◆ Problem details
Please rewrite all the lines of the material below, substituting "species" for every "scientific name" and leaving everything else unchanged. Omit the pictures from your answer.

◆ Listed records
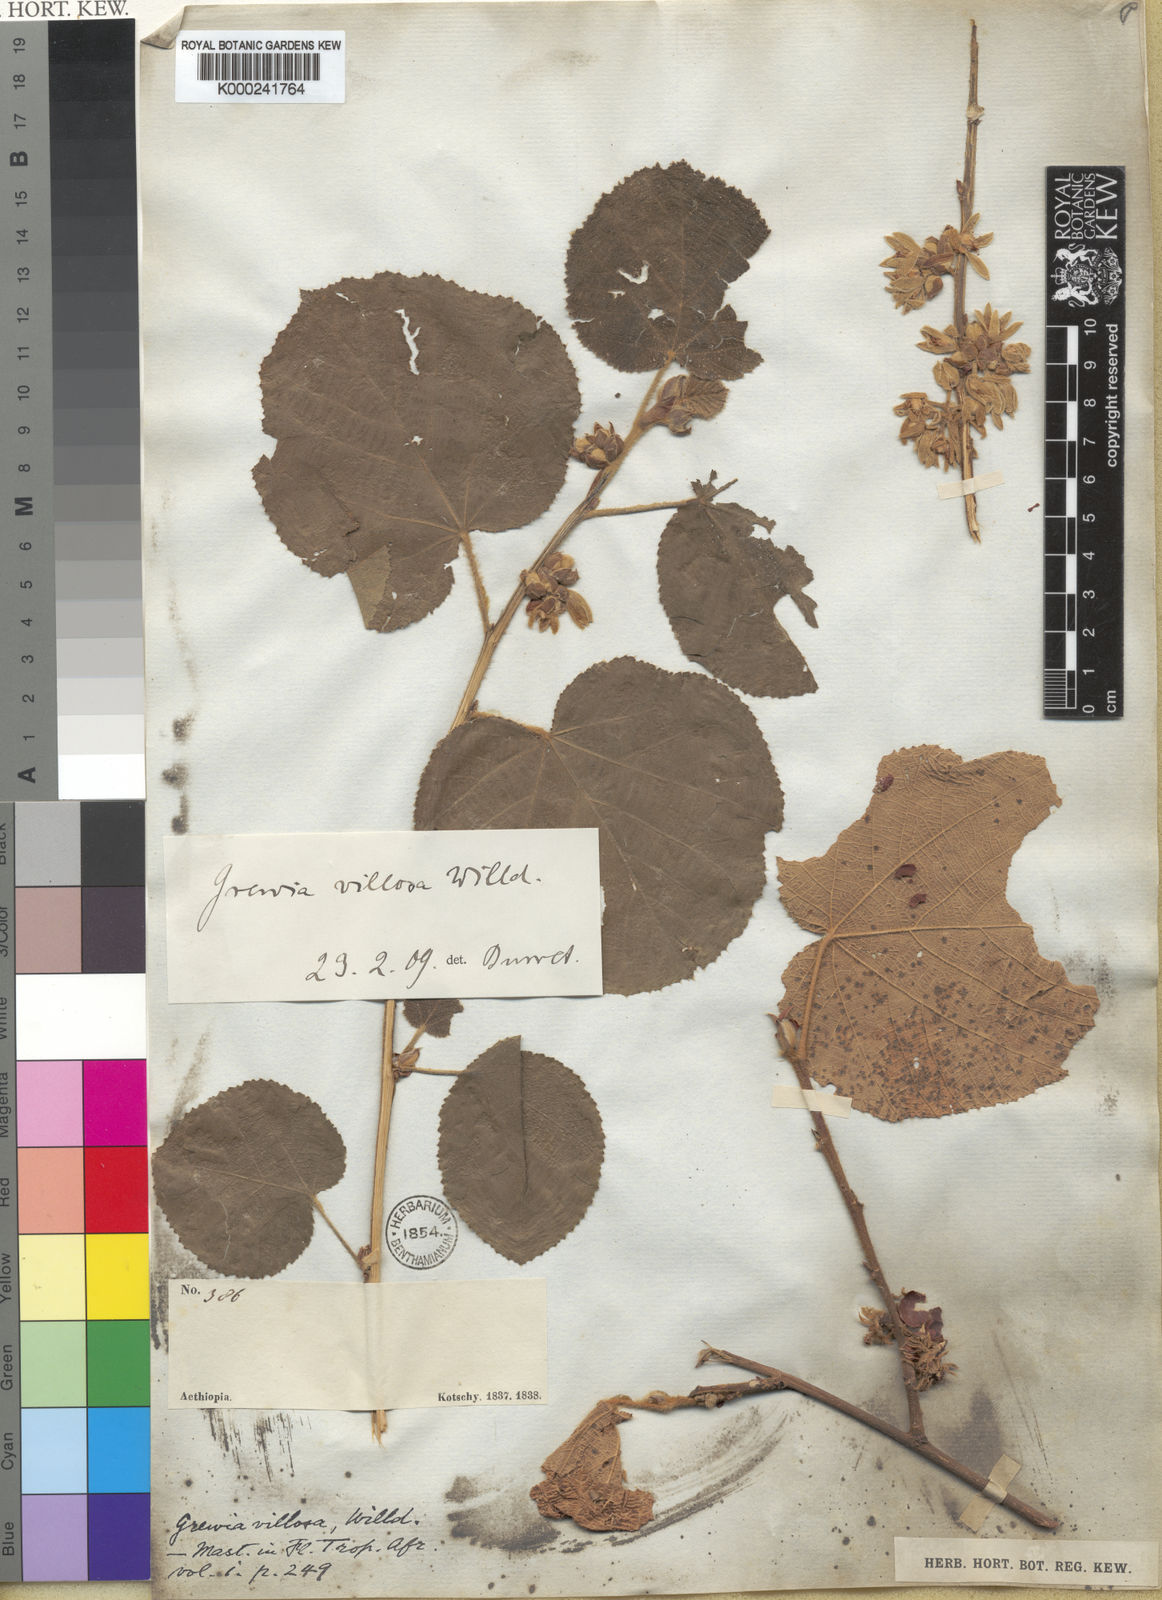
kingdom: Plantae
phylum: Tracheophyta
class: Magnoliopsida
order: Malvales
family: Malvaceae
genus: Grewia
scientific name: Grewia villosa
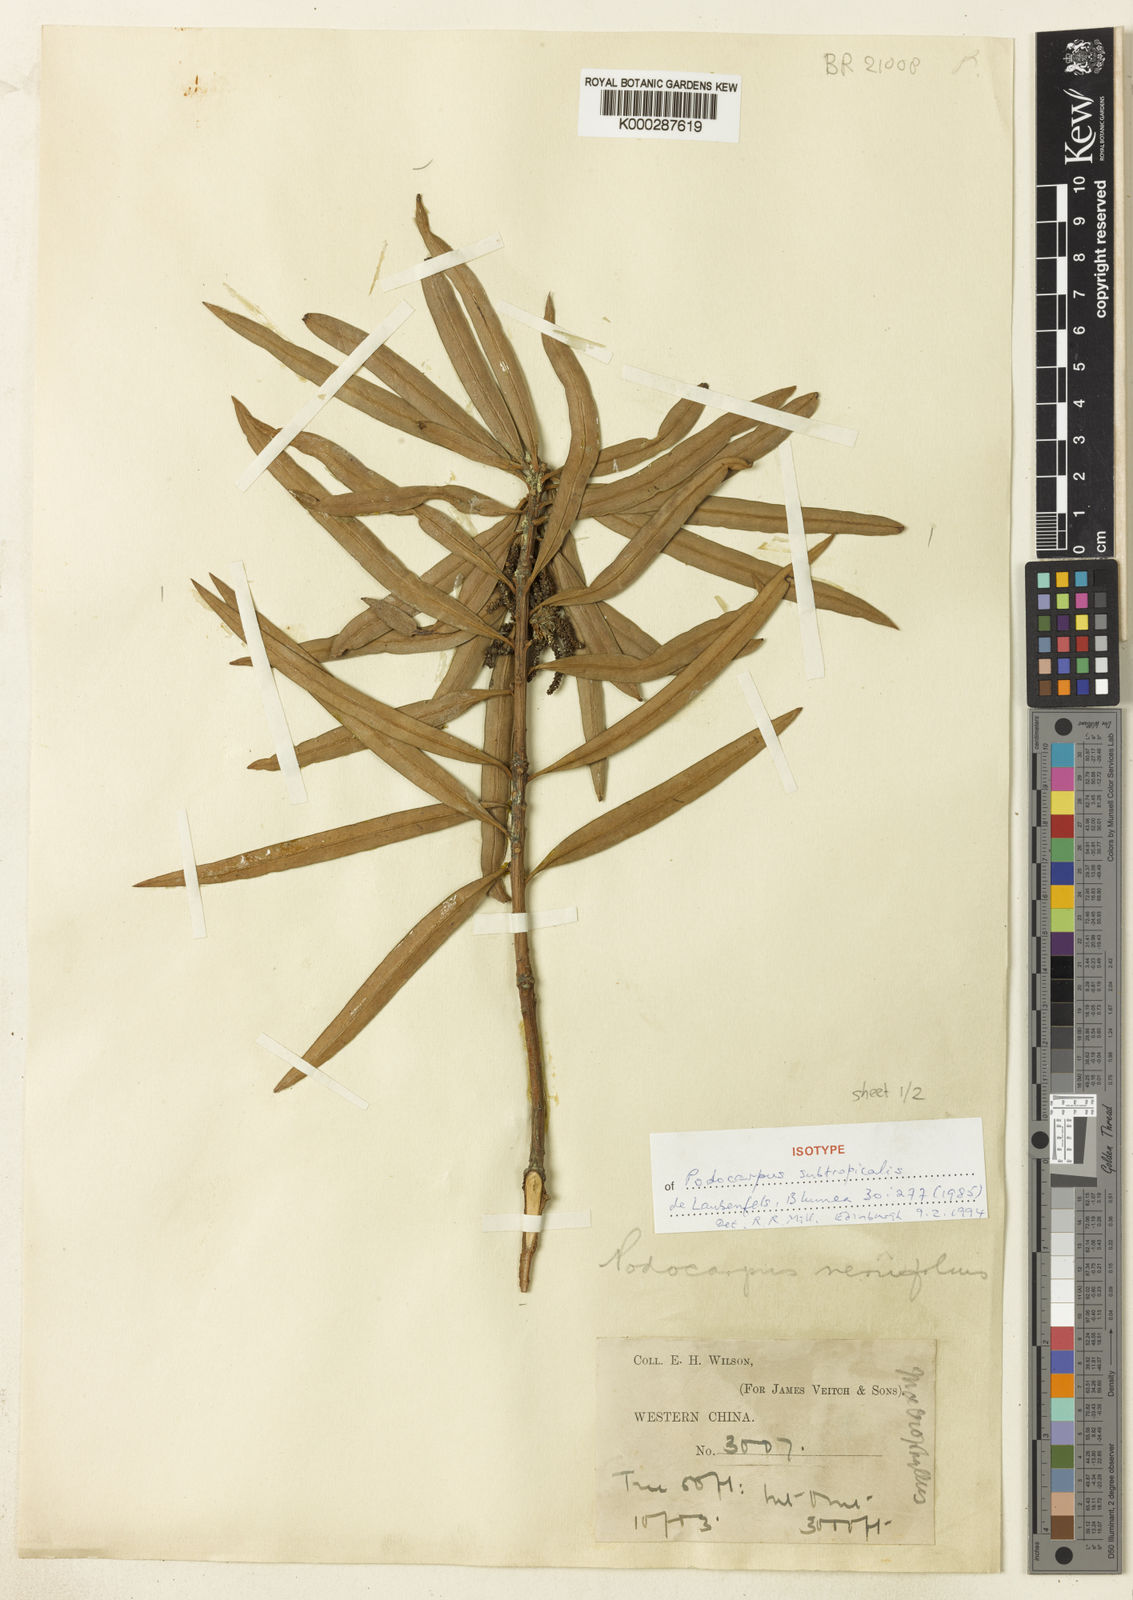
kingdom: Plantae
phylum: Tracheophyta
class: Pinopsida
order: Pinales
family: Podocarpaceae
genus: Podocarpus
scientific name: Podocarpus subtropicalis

◆ Result of the exercise
kingdom: Plantae
phylum: Tracheophyta
class: Magnoliopsida
order: Malvales
family: Malvaceae
genus: Grewia
species: Grewia villosa
kingdom: Plantae
phylum: Tracheophyta
class: Pinopsida
order: Pinales
family: Podocarpaceae
genus: Podocarpus
species: Podocarpus subtropicalis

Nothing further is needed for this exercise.